His artwork stands out in both the street and in a gallery setting. Although he is still viewed primarily as a street artist despite his indisputable commercial success. Fairey’s use of powerful, accessible images and messages display an influence from early advertising, alternative culture, and Pop artists like Andy Warhol. This combination of clear messaging and graphic compositions gives his work a broad appeal that speaks to a wide cross section of society. “Street art has to stand out from the static, and contend with the metabolism of the city“. He evokes communist propaganda, Barbara Kruger style advertorials and Jasper Johns subversion.
Fairey’s work also has a strong political component. He was already well known for his OBEY Andre the Giant tags and stickers before he created the image Obama Hope in 2008, a block-colored portrait of the presidential hopeful Barack Obama. The image, now world-famous, was subsequently adopted as the official presidential campaign image and became probably his most famous image. In addition, he also created a poster in support of Ai Weiwei’s—now successful—campaign to regain his passport in 2014.
Early in his career, during the OBEY sticker campaign that made him famous, Fairey seriously questioned the nature of his imagery, firmly establishing himself as an outspoken counter-culture figure, often addressing issues of war, human rights, ecology, and politics.
His art can be explained as an experiment in Phenomenology. Heidegger describes Phenomenology as “the process of letting things manifest themselves.” Phenomenology attempts to enable people to see clearly something that is right before their eyes but obscured; things that are so taken for granted that they are muted by abstract observation.

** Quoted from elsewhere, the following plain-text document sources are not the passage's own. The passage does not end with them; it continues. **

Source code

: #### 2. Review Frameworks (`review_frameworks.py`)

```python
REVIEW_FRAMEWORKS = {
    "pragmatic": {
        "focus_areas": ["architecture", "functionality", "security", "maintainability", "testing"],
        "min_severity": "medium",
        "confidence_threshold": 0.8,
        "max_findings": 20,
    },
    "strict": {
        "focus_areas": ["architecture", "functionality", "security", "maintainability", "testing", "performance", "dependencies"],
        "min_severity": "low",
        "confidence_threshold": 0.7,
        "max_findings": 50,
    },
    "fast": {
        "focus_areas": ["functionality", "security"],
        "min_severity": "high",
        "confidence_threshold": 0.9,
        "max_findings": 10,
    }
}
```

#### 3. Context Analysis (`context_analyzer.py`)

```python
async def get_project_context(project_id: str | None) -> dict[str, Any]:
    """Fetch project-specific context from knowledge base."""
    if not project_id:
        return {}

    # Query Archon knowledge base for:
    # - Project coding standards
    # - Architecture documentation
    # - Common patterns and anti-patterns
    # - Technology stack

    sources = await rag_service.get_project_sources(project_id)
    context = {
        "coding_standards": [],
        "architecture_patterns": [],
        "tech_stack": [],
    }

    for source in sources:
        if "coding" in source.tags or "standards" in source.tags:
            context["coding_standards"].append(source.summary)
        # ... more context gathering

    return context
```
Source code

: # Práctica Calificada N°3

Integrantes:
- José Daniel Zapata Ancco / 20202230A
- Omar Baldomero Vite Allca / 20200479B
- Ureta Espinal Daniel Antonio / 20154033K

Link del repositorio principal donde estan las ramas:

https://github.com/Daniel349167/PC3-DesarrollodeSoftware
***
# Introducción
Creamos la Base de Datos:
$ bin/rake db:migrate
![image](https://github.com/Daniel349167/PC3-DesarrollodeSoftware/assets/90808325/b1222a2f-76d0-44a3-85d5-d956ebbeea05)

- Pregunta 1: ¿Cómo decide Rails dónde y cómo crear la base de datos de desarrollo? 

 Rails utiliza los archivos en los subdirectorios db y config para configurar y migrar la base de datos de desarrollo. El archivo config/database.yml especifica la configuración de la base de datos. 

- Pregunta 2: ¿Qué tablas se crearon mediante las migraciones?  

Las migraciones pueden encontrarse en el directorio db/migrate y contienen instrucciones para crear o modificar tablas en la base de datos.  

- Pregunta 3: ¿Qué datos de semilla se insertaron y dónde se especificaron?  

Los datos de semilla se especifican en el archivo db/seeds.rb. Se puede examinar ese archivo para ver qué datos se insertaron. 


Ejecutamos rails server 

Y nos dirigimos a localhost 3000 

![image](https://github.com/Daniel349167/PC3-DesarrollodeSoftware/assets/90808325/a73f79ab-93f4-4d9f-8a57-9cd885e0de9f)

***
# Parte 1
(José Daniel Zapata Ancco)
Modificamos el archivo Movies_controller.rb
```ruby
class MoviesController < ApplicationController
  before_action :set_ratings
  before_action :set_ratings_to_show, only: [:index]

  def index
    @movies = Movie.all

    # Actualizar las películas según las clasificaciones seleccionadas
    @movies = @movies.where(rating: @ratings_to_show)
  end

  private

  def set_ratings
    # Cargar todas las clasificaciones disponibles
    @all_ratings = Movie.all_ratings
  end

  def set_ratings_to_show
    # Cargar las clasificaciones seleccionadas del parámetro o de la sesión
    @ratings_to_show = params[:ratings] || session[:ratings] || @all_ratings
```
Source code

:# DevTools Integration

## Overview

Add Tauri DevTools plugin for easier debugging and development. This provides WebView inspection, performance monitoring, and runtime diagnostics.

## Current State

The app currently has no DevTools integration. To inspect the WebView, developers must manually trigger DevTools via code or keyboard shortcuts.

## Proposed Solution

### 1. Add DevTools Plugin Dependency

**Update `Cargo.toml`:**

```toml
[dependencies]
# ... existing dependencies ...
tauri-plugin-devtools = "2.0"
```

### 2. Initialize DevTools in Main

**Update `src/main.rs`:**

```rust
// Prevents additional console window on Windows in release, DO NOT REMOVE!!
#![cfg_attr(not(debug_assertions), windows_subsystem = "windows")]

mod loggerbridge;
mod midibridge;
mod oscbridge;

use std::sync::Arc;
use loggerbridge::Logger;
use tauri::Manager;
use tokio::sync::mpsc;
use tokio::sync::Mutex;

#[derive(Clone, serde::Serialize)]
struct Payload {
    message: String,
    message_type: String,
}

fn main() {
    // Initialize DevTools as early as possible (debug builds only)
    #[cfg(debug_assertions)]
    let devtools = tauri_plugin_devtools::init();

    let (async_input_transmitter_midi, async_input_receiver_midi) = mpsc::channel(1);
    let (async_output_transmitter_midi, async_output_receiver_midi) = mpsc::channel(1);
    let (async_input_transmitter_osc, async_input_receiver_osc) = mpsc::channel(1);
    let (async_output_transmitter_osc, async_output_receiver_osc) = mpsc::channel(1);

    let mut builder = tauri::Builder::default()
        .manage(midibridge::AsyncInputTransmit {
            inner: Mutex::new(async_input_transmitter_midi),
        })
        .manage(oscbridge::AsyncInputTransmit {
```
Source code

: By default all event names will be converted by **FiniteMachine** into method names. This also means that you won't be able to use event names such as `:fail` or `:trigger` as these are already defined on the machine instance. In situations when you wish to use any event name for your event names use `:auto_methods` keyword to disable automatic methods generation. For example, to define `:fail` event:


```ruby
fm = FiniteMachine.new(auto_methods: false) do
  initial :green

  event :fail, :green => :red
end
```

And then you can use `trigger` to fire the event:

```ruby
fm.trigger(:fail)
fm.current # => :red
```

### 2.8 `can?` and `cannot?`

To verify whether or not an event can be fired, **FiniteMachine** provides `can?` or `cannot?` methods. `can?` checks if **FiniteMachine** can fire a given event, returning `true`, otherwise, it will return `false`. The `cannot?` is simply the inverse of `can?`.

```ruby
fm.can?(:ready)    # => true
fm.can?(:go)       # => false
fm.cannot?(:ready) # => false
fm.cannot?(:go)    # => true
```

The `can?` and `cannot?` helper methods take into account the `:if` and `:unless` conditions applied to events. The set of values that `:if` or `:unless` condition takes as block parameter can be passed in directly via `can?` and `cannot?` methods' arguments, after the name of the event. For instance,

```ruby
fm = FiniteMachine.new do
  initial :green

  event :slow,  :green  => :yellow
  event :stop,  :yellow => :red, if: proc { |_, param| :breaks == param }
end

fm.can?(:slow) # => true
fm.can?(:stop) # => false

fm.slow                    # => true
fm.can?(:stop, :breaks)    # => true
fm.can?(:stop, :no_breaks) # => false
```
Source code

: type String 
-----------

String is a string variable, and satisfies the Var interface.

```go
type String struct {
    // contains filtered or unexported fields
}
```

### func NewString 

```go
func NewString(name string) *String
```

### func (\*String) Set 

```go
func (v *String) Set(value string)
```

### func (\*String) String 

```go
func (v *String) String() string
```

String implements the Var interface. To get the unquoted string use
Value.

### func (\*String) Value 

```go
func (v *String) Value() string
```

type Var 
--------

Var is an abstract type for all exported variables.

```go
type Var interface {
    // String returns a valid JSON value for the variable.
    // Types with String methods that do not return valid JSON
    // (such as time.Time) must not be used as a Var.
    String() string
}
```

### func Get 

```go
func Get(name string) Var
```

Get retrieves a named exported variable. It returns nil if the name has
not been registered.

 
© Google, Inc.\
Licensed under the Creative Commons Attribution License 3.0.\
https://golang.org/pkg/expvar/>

Because people are not used to seeing advertisements or propaganda for which the product or motive is not obvious, frequent and novel encounters with this art provoke thought and possible frustration, nevertheless revitalizing the viewer’s perception and attention to detail.
A perfect example of this is the work entitled Obey ’04, from the Retro Series. The silhouette of the soldier is a strong graphic form against the red background. Here we can see all the typical elements that characterize Fairey’s art: red, beige and black colors, modern and current subjects and the predominant presence of the graphic element.
Also present is the image Fairey became known for, the Andre The Giant face. This is represented by the soldier holding up this iconic image. We also see it in that sort of mandala shaped like a star in the upper right, a true symbol of the artist.
Fairey, who is definitely a pacifist, creates work that speak of peace and war, conveying his concern with politics.Here we can see the words “wage peace” instead of the typical “wage war”, and a flower inside the rifle instead of bullets.
The Obey ’04 from the Retro Series was created to commemorate the 20 year anniversary of the artwork of OBEY. The series was first released for the opening of Shepard’s 20 years Retrospective at the ICA Boston.